Alert tones and two beeps.
Two beeps is a car accident, usually. It is also an invitation for our entire department to LOSE OUR FREAKING MINDS.
In twenty seconds every piece of equipment we have was screaming down the road at 80 miles an hour toward what we were told was a motorcycle accident. Helicopter was in the air, we're lurching all over the back of the ambulance pulling equipment out on the stretcher. I guess some of us were excited about the possibility of saving someone's life. I'm still new enough that I was hoping I'd be useful and not in the way. I don't know.
The first thing that I saw was a little cluster of young guys. Guys that looked like they'd been working on cars or something. Guys of the normally "I'm invincible" variety suddenly looked very young, and a little lost. They were standing a little way away from our patient/the body. Amazing how quickly he went from one to the other. We got there in time to help turn him over and watch as the paramedic attached leads to him, in time for the bright green line. We got sheets and covered him. He looked so small.
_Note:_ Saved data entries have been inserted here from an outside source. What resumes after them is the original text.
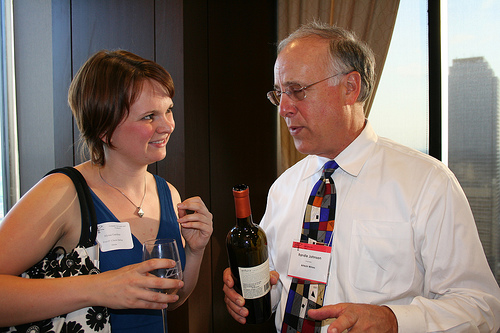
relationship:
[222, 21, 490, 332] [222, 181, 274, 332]
man holding bottle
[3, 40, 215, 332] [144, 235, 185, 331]
woman holding glass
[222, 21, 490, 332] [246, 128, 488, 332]
man wearing shirt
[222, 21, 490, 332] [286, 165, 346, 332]
man wearing tie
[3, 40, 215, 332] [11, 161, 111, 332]
woman carrying purse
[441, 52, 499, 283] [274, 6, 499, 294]
building in window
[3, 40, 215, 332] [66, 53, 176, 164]
woman has hair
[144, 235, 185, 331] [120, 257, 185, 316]
glass in hand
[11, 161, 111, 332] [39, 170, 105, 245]
purse on shoulder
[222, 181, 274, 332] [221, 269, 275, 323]
bottle in hand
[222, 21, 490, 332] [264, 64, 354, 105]
man wearing glasses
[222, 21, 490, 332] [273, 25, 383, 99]
man has hair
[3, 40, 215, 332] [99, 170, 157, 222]
woman wearing necklace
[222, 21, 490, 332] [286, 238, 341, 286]
man wearing nametag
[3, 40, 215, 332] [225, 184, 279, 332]
woman drinking wine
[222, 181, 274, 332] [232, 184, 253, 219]
bottle has neck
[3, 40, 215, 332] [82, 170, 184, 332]
woman wearing dress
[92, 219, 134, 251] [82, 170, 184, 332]
sticker on dress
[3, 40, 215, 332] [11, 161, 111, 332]
woman holding purse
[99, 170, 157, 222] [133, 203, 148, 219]
necklace has charm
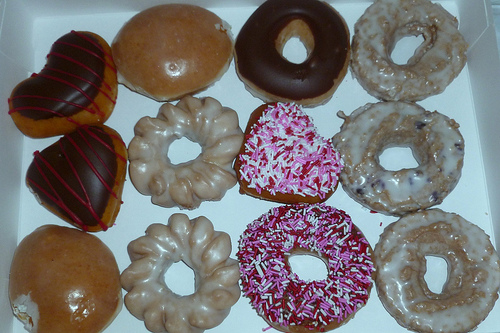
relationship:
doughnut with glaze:
[22, 119, 136, 234] [22, 127, 112, 227]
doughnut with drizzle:
[22, 119, 136, 234] [24, 129, 131, 225]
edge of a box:
[0, 5, 27, 322] [8, 5, 476, 328]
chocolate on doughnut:
[231, 1, 353, 104] [232, 1, 349, 106]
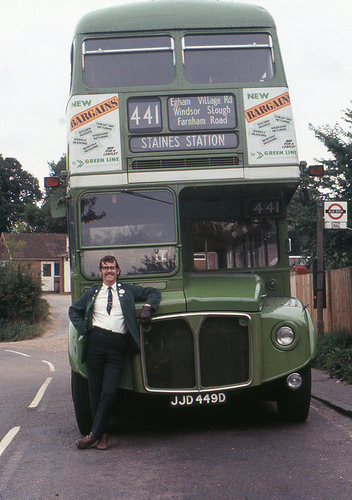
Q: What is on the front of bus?
A: Windshield.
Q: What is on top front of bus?
A: Windshields.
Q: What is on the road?
A: White line.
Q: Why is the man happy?
A: He's going somewhere.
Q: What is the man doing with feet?
A: Crossed them.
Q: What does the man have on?
A: Tight pants.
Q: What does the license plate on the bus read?
A: JJD449D.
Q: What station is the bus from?
A: Staines station.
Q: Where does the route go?
A: Egham village road, windsor slough, farnham road.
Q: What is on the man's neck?
A: A tie.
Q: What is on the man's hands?
A: Gloves.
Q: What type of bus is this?
A: Double decker.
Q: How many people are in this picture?
A: One.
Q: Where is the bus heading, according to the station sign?
A: Staines Station.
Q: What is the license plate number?
A: JJD449D.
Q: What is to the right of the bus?
A: A fence.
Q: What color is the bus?
A: Green.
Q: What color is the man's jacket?
A: Dark green.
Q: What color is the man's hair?
A: Brown.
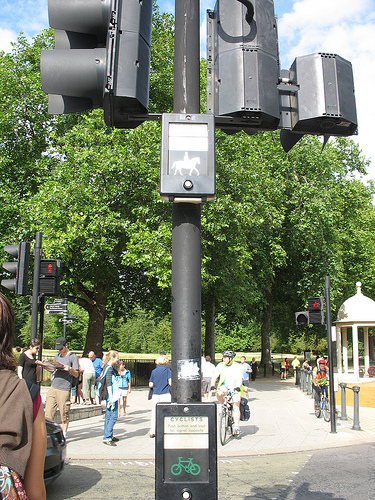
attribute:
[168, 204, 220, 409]
pole — black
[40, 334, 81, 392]
guy — reading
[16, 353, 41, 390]
top — black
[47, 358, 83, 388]
teeshirt — gray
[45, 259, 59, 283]
light — red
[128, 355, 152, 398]
fence — black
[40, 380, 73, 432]
trouser — brown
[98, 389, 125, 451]
woman — standing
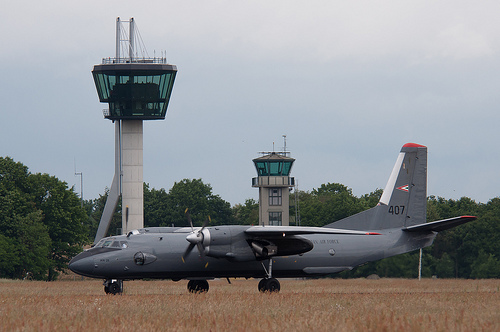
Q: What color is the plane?
A: Silver.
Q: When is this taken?
A: During the day.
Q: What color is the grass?
A: Brown.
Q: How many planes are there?
A: One.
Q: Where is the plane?
A: Parked.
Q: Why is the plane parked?
A: It isn't flying.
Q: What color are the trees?
A: Green.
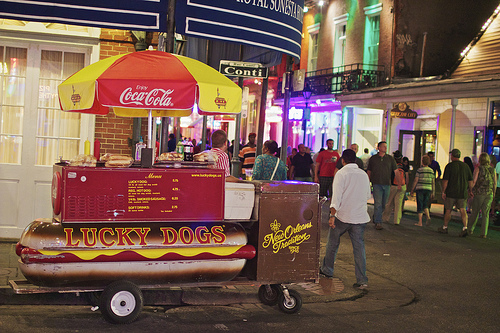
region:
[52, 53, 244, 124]
this is a coca cola umbrella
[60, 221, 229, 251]
this says lucky dogs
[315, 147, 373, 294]
this is a man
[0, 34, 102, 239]
this is a door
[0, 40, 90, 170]
this is a window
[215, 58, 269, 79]
this is a sign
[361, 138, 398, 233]
this is a man walking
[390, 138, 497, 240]
this is some people walking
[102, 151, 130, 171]
these are some buns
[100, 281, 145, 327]
this is a wheel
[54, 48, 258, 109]
red and yellow umbrella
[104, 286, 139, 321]
black wheel of cart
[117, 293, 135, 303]
white hub cap on wheel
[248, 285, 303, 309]
two front wheels of cart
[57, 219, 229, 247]
red writing on side of cart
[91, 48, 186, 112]
red part of umbrella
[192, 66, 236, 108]
yellow part of umbrella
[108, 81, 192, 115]
white writing on umbrella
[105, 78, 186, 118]
logo on side of umbrella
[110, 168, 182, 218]
menu on side o cart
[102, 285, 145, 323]
a black wheel of a cart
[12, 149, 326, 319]
a large hot dog cart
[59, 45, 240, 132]
a red and yellow umbrella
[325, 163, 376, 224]
a man's long sleeve white shirt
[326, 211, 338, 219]
a man's wristwatch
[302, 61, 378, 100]
a black balcony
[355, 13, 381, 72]
a window of a building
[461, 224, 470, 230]
a man's white sock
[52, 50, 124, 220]
the umbrella is red and yellow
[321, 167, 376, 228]
the shirt is white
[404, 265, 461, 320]
the road is black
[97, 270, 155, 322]
the cart has a wheel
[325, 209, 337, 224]
the man is wearing a watch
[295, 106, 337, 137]
the light is purple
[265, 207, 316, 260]
the words are yellow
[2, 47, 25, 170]
the window is glass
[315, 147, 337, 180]
the shirt is red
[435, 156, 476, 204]
the shirt is black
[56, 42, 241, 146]
red adn yellow Coca-Cola umbrella on pole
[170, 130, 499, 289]
people walking on a street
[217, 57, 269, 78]
green and white street sign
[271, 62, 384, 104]
metal bannister around patio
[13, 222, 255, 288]
"Lucky Hot Dogs" advertising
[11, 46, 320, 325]
hot dog stand on wheels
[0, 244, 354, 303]
sidewalk beside street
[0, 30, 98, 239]
glass windows with white frame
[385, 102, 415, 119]
sign outside a store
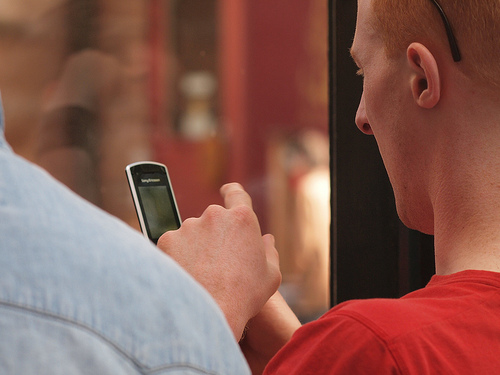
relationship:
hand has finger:
[154, 179, 284, 344] [219, 178, 253, 211]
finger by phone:
[219, 181, 250, 207] [124, 156, 182, 240]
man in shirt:
[156, 0, 498, 373] [261, 270, 498, 374]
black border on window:
[321, 0, 437, 318] [3, 0, 336, 374]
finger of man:
[209, 170, 263, 217] [156, 0, 498, 373]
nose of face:
[353, 90, 376, 140] [343, 62, 487, 230]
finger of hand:
[219, 181, 250, 207] [138, 164, 288, 371]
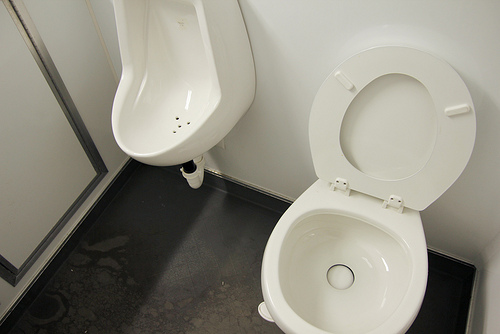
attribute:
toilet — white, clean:
[261, 44, 478, 333]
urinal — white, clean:
[108, 0, 257, 168]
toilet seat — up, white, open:
[306, 44, 477, 213]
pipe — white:
[180, 153, 205, 190]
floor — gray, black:
[7, 163, 465, 334]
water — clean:
[294, 228, 381, 319]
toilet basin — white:
[260, 181, 429, 333]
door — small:
[0, 1, 102, 277]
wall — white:
[0, 2, 132, 325]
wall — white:
[88, 1, 498, 268]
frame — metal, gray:
[1, 1, 109, 288]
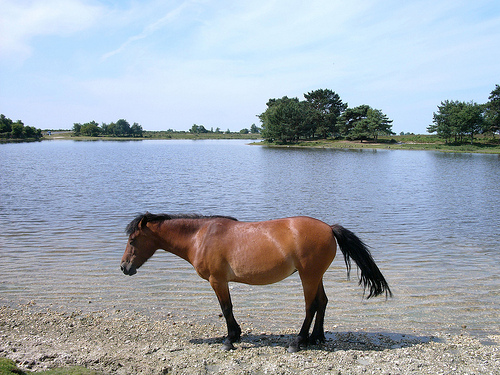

A lot of time passed, that was spent standing around waiting for the 'stuff that happens when this happens'. Painting lines. Lighting flares. Measuring. Taking pictures. People that have to come and give the official imprimatur to what we already know to be so very finally and permanently true.
I read a lot, see a lot of movies, and probably think about stuff like this more often than is any good for anyone, but standing there with someone who probably got up that morning and looked forward to riding his bike and enjoying the hell out of a beautiful day waiting for the go-ahead to put him in a bag kinda rams it home for you like nothing else does: every day we get through is a miracle and not a single one of them is guaranteed. I don't think I had real faith until I stuck my hands into how it all breaks down. Damage. Loss. Disappointments. Fatal errors in judgement. Things that happen that aren't fair. At the end of the day it comes back to a verse that just sounds better in the old King Jimmy translation: "Whatsoever ye do for the least of these my brethren: you have done it unto Me."
And that's why I'll be back tomorrow.